■ **MATERIAL SHOWN**
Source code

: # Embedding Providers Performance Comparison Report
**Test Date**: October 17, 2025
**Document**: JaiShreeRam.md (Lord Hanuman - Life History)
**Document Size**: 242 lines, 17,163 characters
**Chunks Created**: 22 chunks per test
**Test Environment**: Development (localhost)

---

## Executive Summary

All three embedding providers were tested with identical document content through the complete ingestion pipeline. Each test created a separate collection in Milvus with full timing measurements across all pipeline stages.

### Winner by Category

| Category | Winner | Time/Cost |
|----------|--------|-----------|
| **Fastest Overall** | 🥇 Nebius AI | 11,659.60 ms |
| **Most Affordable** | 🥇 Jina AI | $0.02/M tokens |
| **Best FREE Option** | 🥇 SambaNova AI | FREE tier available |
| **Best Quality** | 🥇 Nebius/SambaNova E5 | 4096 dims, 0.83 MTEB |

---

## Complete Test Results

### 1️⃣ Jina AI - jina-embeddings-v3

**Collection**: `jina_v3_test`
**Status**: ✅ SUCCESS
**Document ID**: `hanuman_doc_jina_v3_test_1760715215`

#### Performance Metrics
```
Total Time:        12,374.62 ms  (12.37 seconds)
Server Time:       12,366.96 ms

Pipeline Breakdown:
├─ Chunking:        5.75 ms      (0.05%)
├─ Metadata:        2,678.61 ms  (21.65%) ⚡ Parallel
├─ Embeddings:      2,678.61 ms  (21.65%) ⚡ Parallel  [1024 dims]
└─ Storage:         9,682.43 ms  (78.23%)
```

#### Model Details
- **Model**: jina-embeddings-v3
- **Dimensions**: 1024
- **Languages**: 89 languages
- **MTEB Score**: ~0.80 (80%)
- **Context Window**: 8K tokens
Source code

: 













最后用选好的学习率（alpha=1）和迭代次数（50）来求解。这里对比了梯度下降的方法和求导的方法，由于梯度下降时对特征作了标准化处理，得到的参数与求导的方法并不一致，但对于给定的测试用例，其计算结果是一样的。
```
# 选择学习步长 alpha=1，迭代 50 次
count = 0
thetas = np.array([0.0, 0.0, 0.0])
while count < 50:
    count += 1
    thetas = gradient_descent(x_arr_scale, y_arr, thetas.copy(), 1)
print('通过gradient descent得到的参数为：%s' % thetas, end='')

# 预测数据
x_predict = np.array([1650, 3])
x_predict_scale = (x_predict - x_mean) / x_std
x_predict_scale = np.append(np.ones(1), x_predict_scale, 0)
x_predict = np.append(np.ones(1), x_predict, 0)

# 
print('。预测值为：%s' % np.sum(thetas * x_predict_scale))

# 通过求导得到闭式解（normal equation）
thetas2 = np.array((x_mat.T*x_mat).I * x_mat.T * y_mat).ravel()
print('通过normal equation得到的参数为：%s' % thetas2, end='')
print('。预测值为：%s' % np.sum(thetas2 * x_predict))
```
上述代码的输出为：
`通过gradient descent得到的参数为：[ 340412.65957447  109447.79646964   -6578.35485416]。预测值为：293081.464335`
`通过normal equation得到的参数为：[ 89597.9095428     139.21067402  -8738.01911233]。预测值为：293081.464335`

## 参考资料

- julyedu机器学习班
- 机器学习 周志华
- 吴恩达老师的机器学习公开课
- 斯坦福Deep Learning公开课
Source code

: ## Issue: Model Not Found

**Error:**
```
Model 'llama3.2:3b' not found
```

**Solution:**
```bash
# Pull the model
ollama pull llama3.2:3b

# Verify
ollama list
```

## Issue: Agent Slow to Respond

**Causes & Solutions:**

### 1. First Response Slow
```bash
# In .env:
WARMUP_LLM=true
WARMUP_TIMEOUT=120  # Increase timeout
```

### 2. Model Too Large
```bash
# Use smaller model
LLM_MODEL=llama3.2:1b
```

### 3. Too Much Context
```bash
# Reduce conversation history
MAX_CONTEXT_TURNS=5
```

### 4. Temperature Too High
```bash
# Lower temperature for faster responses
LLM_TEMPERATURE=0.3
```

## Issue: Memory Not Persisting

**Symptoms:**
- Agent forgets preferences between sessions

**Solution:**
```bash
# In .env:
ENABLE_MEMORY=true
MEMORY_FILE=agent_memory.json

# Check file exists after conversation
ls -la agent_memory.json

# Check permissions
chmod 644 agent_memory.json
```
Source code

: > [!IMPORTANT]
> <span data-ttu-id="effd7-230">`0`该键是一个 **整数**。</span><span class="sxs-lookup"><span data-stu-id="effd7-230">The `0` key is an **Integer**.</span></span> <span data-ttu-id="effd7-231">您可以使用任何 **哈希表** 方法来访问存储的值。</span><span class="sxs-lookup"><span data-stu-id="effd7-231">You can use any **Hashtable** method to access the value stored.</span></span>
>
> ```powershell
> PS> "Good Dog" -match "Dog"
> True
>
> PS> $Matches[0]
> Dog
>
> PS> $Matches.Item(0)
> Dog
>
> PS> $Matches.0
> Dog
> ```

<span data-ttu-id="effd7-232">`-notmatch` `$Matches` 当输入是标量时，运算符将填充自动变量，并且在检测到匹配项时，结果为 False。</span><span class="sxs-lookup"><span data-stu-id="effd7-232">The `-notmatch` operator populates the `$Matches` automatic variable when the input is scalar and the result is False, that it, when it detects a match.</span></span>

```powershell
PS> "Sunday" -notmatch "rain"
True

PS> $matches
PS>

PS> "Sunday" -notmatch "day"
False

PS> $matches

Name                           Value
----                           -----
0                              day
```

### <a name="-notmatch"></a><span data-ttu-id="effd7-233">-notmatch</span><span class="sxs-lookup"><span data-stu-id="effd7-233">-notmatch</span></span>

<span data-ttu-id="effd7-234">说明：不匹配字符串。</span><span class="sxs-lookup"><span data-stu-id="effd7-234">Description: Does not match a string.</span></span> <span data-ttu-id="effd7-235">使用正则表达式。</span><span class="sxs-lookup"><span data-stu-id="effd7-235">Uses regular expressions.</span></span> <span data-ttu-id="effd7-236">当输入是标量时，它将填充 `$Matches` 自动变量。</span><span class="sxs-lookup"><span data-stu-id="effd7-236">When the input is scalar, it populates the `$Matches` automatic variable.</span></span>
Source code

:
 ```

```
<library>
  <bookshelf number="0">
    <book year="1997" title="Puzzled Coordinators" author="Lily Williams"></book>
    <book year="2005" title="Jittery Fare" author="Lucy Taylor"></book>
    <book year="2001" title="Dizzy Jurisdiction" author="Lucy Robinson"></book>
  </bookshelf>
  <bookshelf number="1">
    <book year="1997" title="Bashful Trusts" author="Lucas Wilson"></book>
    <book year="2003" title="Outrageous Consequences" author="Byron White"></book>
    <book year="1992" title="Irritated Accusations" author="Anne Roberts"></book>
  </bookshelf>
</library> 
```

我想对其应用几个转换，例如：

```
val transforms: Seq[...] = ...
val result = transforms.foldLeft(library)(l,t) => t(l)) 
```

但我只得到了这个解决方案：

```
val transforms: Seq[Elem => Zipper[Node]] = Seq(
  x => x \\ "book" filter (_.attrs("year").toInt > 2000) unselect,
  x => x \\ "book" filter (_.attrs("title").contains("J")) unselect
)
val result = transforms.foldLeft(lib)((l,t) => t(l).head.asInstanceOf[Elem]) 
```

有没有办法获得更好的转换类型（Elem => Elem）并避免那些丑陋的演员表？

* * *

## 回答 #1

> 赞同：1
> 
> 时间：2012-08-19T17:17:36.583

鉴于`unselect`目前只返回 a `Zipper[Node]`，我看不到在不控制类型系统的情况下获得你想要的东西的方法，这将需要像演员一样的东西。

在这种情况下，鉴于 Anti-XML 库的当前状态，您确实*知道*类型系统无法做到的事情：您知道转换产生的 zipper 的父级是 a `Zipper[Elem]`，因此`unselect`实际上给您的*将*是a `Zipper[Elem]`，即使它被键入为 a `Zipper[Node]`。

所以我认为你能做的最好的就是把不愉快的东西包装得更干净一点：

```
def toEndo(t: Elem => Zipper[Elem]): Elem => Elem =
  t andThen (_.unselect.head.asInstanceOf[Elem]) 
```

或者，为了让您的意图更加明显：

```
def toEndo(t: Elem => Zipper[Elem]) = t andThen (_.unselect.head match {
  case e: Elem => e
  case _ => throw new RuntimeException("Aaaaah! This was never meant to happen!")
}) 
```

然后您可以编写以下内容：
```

■ **EXERCISE REQUIREMENTS**
Within the data, how many lines hold the string "transforms"? Answer with the number and nothing more.

■ **TASK OUTPUT**
4